The post office couldn’t explain what the delivery was but told her that she should just go there herself. Despite it being a massive schlep to this “random makolet,” curiosity won the better of her, and Ariella made the trek. It happened to be a hot day (despite it being winter), and Ariella was overdressed. She described how the trip “turned into an hour-long hike because Google Maps had not registered the mass of building works in the area.”
So getting very lost, she eventually reached the tiny hidden makolet, hot, exhausted, and “threatening no one in particular that this mystery parcel had better be worth it.”
To her surprise, the shop assistant fishes out a tiny plastic-wrapped box, supposedly from Ali Express, “certainly not posted to my house (or anywhere near it).” Inside, wrapped neatly, is the formerly urgent CO detector. Disgruntled, Ariella attempted to get home quickly, but there were no buses, leaving her with no choice but to hike another half hour uphill before finally getting home.
In Ariella’s words: “Israel's scientific and technological advances are incredible, but the day-to-day inconveniences make you wonder how this can possibly be... "ארץ ישראל נקנית בייסורים" - I believe this is a direct reference to the postal service.”
On the bus: the Ravkav fiasco
On another occasion, fed up of being lurched across buses, trying to pay by scanning the QR code on her phone, Ariella heard a rumor that if she goes “old school” and gets a ravkav (public transport card), she could get a better monthly deal.
Quickly, she fills in her details online and is pleased to see that she can get the ravkav delivered right to her door. But a week goes by - no ravkav. Two weeks go by - still no ravkav. According to the tracking status online, it should be on its way, but instead another week goes by.

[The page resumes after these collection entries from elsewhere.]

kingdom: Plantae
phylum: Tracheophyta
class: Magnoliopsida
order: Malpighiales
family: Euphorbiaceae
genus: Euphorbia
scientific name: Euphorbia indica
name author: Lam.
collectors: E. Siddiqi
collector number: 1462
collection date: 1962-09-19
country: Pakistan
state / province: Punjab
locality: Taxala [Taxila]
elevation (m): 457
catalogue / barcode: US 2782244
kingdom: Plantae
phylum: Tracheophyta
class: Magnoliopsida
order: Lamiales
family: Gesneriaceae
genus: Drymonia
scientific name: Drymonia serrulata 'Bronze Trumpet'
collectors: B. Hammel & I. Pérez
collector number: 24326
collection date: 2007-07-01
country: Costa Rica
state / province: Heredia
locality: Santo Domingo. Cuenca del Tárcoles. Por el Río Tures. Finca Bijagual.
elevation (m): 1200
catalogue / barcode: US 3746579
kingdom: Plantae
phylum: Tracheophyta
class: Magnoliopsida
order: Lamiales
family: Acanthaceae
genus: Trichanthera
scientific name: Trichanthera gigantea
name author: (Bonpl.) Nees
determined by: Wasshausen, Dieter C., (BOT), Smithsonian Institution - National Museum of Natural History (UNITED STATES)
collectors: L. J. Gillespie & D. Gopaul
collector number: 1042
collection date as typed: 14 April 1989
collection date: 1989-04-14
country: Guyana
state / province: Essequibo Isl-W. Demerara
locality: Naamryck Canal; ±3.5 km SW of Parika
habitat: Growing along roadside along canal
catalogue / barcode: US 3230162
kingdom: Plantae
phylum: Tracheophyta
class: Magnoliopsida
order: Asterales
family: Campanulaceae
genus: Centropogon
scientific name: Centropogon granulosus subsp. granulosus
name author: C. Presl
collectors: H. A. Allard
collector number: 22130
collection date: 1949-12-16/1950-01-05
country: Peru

Happening to see an actual ravkav shop at her local mall one day, Ariella enters the shop and explains that she still hasn’t received her ravkav and asks if they could speed up the process. Not only do they inform her that there is nothing that they can do, but they also can’t order her a new one. A week later, Ariella receives an email informing her that the ravkav won’t be coming after all. Frustrated, she returns to the local shop where they take her photo and print her card on the spot.
“Well, that was an additional wasted month of payment,” she exclaimed emphatically.
“The very next day, guess what arrives in the post?” she tells me. “The original ravkav I ordered. I now have 2 personalized ravkavs - well what do you know, better safe than sorry! Now I'll be sure to always have my discount in order!”
So with the ravkav in hand, Ariella tops it up with the relevant discounts and boards the bus excitedly. It doesn't work. She tries again. Still, it doesn’t work. Suddenly she hears the dreaded word of the ticket inspector (or the ravkav police, as I like to call them), "BIKORET! (inspection)"
Panicked, she tries to scan the QR code on her phone as she sways precariously, and Moovit plays the dreaded ad, preventing her from paying. Ariella doesn’t understand - how can it not be working?
Only then does she read the small print of the deal written on the card. It includes everywhere EXCEPT Jerusalem. Bewildered, Ariella assumes that there must be a Jerusalem deal but that she just missed it. But there isn’t. So after all of that, she submits a request for a refund from the ravkav company, slipping the two useless ravkavs into her purse. Back to Moovit, bemoaned Ariella — with “its inability to move it when Bikoret's breathing down my neck,” she sighed.